The Whisperer in Darkness

I either chose the worst or best circumstances to read this in preparation for a talk at my library by a Lovecraft scholar about H.P. Lovecraft's 1927 and 1928 visits to Windham county in southern VT after a particularly devastating flood. "The Whisperer in the Darkness" is the result of those visits.
The Cthulu mythos had already been developed, as well as most of Lovecraft's story tactics, but there is an authentic old Yankee chill throughout that is pure Vermon'. We have no hard 'T' sounds at the end of words. Get used to i'. As for me, I've recently moved in to a Victorian house full of old furniture, and am only a few streetlights and car-lengths away from the horrible green domed hills and am experiencing it all for the first time at night, alone.
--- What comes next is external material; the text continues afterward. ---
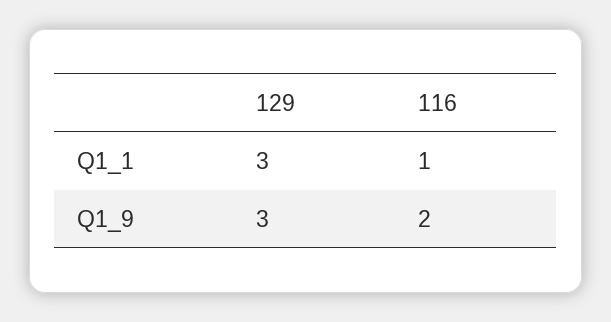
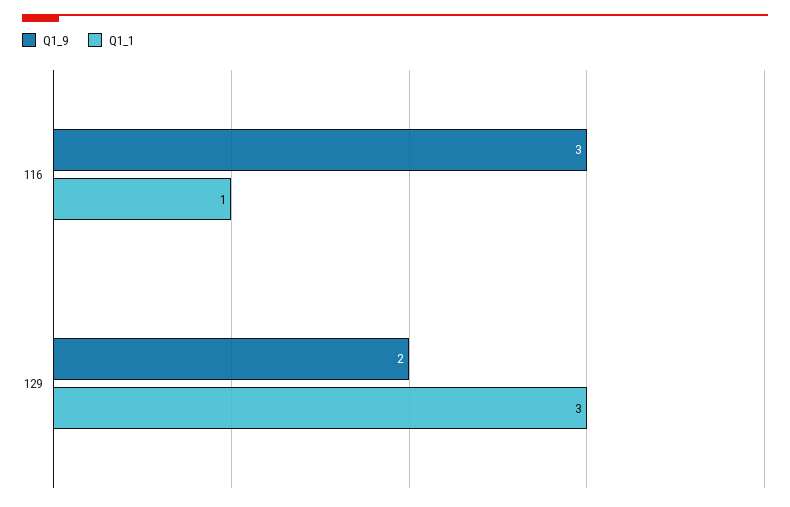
Q1_9, 129: 3 -> 2
Q1_9, 116: 2 -> 3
Why did I never question my boyfriend's insistent leaving on of lights in unoccupied rooms of the house? Sensible, saving the earth one down switch at a time me started this evening with a single light on at the door and one in our office at the top of the house. Now I have all this darkness below me, full of quiet.
The professor, I've already forgotten his name, but he teaches at Dartmouth, was knowledgeable but a bit lazy as a professional speaker. He did that thing where you have PowerPoint slides (an excellent tool) and then proceed to read every word on those slides, and only those on the slides (an amateur move). He did provide a good background on Lovecraft's life and contemporary reception - and on how Lovecraft studies have boomed in the last decade.
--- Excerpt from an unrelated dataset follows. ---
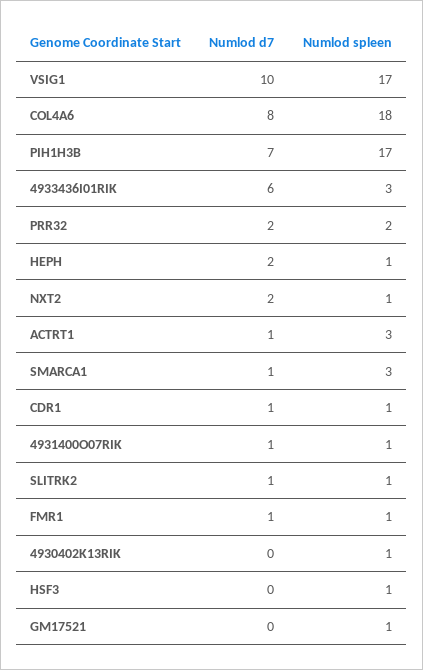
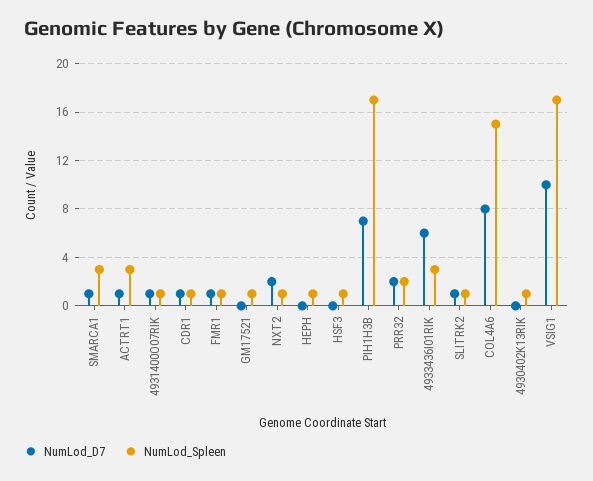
Numlod spleen, COL4A6: 18 -> 15
Numlod d7, HEPH: 2 -> 0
The presentation beforehand by the reference librarian on the town of Bellows Falls just after the storm, with rivers teeming with dead livestock and smashed houses, water streaming through abandoned mills, and roads utterly impassable, was much more thrilling by comparison. New England lore buffs will be interested to know that Joe Citro was in the audience, and had a useful interjection or two. A well-spent evening, I encourage you to check out your local library's programs. This story was fun, even if Lovecraft does keep going on about the unnameable, unspeakable, dare I say - ineffable - in abundance.